INSTRUCTION - For each line in the records that contains "lagar", make a copy.

- - - -

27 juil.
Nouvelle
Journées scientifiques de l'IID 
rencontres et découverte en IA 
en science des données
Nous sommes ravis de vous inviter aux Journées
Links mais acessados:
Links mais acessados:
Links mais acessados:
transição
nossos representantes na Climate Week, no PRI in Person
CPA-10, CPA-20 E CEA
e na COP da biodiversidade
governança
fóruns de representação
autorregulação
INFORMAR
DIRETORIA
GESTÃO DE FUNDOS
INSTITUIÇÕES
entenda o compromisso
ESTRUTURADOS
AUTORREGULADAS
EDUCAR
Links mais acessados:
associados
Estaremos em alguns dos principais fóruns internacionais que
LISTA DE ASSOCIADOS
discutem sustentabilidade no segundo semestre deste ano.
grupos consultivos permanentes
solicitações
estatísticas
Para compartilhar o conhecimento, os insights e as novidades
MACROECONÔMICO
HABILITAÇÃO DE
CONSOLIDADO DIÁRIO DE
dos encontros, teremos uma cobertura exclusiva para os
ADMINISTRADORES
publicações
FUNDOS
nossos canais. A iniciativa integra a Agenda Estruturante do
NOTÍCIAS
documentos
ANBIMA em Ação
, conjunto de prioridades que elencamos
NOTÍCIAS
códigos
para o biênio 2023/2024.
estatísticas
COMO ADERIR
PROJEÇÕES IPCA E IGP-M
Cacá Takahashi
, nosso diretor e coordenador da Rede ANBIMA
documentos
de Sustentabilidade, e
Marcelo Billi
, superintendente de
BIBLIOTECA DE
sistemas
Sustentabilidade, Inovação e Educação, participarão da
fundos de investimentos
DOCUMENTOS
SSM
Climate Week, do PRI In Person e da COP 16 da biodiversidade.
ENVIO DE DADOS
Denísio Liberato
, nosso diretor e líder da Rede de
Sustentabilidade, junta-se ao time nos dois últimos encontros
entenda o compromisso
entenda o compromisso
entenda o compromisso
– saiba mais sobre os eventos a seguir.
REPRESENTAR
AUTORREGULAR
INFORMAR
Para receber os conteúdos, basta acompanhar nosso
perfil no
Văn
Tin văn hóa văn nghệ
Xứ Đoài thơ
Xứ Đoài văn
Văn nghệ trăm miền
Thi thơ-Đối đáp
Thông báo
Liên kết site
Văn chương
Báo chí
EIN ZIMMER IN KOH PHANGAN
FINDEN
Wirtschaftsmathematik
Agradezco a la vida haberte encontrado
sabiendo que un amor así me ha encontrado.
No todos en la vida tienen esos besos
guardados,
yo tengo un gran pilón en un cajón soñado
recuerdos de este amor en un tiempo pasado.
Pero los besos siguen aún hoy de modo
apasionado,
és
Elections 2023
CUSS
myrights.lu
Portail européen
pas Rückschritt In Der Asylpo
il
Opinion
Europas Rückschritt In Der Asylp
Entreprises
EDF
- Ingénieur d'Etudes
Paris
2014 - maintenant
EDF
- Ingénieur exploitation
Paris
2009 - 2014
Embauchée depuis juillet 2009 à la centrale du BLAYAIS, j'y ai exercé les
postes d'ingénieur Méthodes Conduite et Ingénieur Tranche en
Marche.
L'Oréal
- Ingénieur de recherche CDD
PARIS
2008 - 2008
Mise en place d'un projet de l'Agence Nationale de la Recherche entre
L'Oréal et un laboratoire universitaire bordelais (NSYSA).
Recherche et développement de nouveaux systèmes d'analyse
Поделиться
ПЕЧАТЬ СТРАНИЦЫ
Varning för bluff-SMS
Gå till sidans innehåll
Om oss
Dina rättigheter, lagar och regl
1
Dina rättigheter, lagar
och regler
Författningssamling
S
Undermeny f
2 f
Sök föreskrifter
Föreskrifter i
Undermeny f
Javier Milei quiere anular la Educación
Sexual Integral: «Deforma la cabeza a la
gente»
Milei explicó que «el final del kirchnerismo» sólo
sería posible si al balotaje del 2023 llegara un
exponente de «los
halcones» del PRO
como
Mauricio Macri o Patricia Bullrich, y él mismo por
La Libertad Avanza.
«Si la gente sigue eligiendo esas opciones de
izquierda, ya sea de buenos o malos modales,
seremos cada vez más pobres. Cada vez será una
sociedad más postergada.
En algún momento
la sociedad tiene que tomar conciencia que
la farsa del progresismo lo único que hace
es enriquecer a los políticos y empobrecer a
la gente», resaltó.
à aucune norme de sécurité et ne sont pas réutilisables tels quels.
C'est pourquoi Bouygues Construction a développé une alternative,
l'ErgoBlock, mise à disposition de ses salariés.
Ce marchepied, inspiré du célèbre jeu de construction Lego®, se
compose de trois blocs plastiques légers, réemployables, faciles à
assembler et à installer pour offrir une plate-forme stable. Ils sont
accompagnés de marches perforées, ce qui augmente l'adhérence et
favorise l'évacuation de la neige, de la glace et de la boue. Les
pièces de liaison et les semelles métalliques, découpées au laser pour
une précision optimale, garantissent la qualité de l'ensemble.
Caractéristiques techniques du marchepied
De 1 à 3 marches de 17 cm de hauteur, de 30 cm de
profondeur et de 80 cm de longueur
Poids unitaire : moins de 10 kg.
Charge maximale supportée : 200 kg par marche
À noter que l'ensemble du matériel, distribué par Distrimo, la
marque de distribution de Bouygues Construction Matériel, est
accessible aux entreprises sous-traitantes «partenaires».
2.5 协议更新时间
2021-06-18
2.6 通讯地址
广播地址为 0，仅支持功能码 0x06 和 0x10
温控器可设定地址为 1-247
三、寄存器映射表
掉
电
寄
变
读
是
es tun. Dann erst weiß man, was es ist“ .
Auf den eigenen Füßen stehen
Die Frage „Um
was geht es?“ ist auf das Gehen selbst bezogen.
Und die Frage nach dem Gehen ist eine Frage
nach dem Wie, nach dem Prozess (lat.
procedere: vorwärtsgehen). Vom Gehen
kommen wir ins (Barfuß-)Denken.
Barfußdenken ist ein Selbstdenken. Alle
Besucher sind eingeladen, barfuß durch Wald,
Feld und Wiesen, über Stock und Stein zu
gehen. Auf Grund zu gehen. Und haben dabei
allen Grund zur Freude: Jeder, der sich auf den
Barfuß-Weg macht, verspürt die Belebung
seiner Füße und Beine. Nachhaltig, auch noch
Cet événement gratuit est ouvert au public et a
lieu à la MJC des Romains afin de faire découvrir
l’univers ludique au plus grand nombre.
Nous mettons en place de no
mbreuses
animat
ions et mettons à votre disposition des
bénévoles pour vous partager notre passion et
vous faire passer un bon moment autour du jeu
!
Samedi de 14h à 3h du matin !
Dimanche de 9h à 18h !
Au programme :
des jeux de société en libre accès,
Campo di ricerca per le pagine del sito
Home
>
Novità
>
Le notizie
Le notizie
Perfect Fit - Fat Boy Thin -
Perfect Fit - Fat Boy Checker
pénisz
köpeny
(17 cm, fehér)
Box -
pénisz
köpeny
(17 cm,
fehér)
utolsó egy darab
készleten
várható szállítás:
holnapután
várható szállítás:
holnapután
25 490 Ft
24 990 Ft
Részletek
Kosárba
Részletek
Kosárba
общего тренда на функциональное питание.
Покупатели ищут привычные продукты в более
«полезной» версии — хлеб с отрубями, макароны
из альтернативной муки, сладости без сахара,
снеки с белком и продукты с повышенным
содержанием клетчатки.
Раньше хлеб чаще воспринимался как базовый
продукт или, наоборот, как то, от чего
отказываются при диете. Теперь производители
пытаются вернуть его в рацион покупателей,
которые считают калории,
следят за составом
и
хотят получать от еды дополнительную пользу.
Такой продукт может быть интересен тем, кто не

- - - -

RESPONSE TO THIS EXERCISE -
Dina rättigheter, lagar och regl
Dina rättigheter, lagar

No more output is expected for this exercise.